Stored data entries
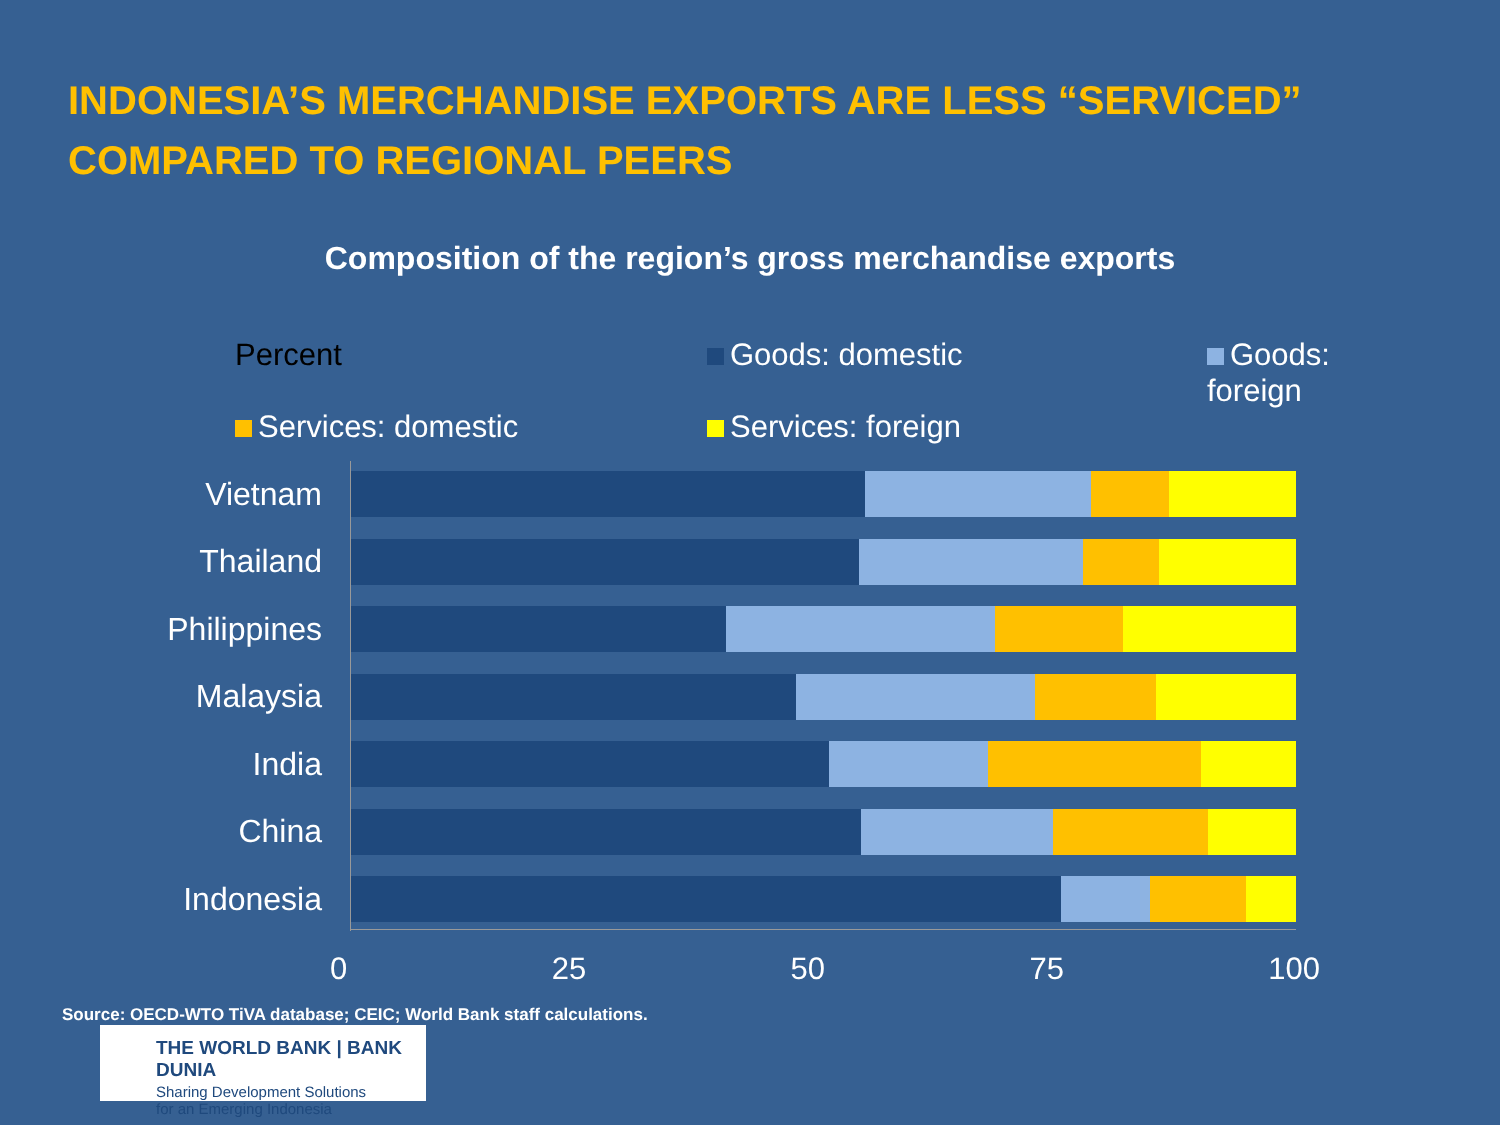INDONESIA’S MERCHANDISE EXPORTS ARE LESS “SERVICED”
COMPARED TO REGIONAL PEERS
Composition of the region’s gross merchandise exports
Goods: domestic
Goods: foreign
Percent
Services: domestic
Services: foreign
Vietnam
Thailand
Philippines
Malaysia
India
China
Indonesia
0 25 50 75 100
Source: OECD-WTO TiVA database; CEIC; World Bank staff calculations.
THE WORLD BANK | BANK DUNIA
Sharing Development Solutions
for an Emerging Indonesia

- **Exercise**: Line for line, restate the data above and omit every picture.

- **Exercise response**:
INDONESIA’S MERCHANDISE EXPORTS ARE LESS “SERVICED”
COMPARED TO REGIONAL PEERS
Composition of the region’s gross merchandise exports
Goods: domestic
Goods: foreign
Percent
Services: domestic
Services: foreign
Vietnam
Thailand
Philippines
Malaysia
India
China
Indonesia
0 25 50 75 100
Source: OECD-WTO TiVA database; CEIC; World Bank staff calculations.
THE WORLD BANK | BANK DUNIA
Sharing Development Solutions
for an Emerging Indonesia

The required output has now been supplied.